This page is part of an archive of historical details from existing or defunct brass band websites. This is being maintained to provide a record of this information in the event of a band folding, its website disappearing or other loss of the historical record. Where possible, and appropriate, the information cached will be updated from time to time - and any corrections or updates are welcome.
Constantine Band was first formed way back in 1848, shortly after the 'Wheal Vyvyan Mine' was opened. Prior to the mines opening in 1827, Constantine had been a small village of around 20 houses all clustered near the Church. The first mention of a band in Constantine was in the Falmouth Packet and Cornwall Advertiser dated 18th July 1857.
Around 1887 the band had a change of name, being referred to as The Volunteer Band.
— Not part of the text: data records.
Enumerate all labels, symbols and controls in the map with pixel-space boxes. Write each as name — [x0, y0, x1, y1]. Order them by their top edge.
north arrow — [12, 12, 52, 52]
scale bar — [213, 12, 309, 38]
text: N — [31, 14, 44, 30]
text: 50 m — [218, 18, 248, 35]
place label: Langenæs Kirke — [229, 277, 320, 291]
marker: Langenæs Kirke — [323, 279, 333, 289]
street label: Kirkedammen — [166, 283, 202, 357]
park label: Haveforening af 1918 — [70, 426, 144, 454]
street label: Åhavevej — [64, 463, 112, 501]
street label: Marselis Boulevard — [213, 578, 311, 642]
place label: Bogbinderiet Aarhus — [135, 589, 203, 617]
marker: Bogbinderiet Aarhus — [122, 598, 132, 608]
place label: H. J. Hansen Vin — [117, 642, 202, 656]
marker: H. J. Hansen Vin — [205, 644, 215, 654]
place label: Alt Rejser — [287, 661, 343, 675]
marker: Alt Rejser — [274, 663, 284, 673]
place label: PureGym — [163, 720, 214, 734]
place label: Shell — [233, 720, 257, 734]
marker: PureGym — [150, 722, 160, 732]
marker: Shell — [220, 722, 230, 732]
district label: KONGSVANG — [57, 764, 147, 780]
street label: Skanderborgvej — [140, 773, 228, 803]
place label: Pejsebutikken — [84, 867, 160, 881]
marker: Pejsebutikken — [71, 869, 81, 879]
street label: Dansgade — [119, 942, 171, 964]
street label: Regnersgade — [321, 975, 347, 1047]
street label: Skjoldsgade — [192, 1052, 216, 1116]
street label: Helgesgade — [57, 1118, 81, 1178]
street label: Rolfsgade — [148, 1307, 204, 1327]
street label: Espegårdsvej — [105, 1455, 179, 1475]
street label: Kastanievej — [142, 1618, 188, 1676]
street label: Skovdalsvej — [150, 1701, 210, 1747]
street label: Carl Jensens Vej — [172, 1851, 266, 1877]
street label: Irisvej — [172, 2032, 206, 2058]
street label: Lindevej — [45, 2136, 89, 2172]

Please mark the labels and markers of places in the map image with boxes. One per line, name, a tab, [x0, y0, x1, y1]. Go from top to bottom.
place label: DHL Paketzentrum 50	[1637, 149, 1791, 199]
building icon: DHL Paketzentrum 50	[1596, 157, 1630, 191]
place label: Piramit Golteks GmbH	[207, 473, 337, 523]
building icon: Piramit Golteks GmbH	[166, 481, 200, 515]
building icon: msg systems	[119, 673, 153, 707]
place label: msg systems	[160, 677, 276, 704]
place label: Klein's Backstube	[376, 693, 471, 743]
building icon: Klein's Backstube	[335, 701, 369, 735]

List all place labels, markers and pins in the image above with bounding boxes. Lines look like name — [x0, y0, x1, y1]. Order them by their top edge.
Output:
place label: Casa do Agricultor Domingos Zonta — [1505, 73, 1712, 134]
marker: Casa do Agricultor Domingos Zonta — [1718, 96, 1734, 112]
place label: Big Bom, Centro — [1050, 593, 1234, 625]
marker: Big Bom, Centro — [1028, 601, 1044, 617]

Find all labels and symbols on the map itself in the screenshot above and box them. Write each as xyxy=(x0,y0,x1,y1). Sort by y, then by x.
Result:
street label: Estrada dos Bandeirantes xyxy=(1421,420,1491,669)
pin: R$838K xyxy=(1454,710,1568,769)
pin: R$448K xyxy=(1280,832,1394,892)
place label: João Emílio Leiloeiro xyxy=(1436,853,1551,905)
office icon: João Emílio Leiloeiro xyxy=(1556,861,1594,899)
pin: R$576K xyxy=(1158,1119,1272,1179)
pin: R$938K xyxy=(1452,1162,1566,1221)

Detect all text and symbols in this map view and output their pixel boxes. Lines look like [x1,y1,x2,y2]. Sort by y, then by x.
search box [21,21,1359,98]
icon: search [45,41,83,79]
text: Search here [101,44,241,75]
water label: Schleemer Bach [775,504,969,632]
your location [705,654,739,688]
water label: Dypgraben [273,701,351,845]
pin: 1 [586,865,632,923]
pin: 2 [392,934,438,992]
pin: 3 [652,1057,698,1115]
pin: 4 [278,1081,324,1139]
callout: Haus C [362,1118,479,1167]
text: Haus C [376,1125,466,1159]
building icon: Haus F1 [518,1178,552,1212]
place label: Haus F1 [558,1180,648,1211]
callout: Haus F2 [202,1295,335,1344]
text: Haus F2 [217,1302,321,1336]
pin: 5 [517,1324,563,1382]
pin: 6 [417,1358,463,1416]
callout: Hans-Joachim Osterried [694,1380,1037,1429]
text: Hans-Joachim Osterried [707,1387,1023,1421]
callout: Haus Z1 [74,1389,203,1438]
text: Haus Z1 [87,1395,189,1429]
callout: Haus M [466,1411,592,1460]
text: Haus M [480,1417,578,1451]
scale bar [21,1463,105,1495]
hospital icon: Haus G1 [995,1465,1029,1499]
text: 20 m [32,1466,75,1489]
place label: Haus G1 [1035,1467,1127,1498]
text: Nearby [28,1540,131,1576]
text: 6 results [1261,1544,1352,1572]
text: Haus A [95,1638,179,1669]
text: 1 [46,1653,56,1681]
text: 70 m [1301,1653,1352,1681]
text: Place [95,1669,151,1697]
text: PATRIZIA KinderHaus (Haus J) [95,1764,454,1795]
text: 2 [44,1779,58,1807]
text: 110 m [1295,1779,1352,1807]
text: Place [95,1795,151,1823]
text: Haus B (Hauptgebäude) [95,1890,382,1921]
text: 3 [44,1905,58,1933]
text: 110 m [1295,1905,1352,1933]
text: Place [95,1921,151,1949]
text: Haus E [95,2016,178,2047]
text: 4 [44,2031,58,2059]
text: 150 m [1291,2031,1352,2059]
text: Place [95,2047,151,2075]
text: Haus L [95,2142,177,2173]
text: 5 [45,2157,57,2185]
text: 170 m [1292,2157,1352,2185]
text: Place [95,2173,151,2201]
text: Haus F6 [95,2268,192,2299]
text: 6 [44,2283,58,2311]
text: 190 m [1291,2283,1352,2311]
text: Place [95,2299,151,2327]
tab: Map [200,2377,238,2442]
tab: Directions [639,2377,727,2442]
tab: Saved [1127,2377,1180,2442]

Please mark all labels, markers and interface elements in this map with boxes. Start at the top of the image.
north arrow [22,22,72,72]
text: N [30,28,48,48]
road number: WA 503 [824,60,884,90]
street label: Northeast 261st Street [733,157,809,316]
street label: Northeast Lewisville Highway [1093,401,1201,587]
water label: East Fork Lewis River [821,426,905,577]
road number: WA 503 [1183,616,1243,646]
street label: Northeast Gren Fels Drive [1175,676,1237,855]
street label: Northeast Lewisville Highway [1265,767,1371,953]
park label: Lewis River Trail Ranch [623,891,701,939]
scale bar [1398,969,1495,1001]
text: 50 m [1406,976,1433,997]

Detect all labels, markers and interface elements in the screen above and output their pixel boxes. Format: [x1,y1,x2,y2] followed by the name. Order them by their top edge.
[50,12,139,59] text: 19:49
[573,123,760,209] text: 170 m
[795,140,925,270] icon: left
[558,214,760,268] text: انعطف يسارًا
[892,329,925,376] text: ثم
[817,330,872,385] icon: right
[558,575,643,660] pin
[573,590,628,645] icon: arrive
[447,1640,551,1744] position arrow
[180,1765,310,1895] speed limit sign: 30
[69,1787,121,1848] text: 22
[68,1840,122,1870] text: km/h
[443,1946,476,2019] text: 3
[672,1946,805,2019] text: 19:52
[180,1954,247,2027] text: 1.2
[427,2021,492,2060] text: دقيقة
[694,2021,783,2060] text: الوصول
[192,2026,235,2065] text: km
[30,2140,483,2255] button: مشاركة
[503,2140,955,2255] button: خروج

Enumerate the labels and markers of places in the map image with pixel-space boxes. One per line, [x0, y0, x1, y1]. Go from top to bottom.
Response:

The explanation of this name appears quite simple, after the episode with Russia in the Crinea and the trouble with India at the time of the mutiny, it was decided the army might serve over seas in increasing numbers and that the army at home should be bolstered by a reserve force, many of whom played in the band.
By 1908 after the formation of the Territorial Army the Volunteer Band once again became Constantine Band. It is believed that when the Great War broke out the band became involved with the Territorials and joined them.
When the war ended they once again reverted back to Constantine Band, which they have remained to this day, and were back in business playing at local functions like Regattas and Traditional Tea Treats.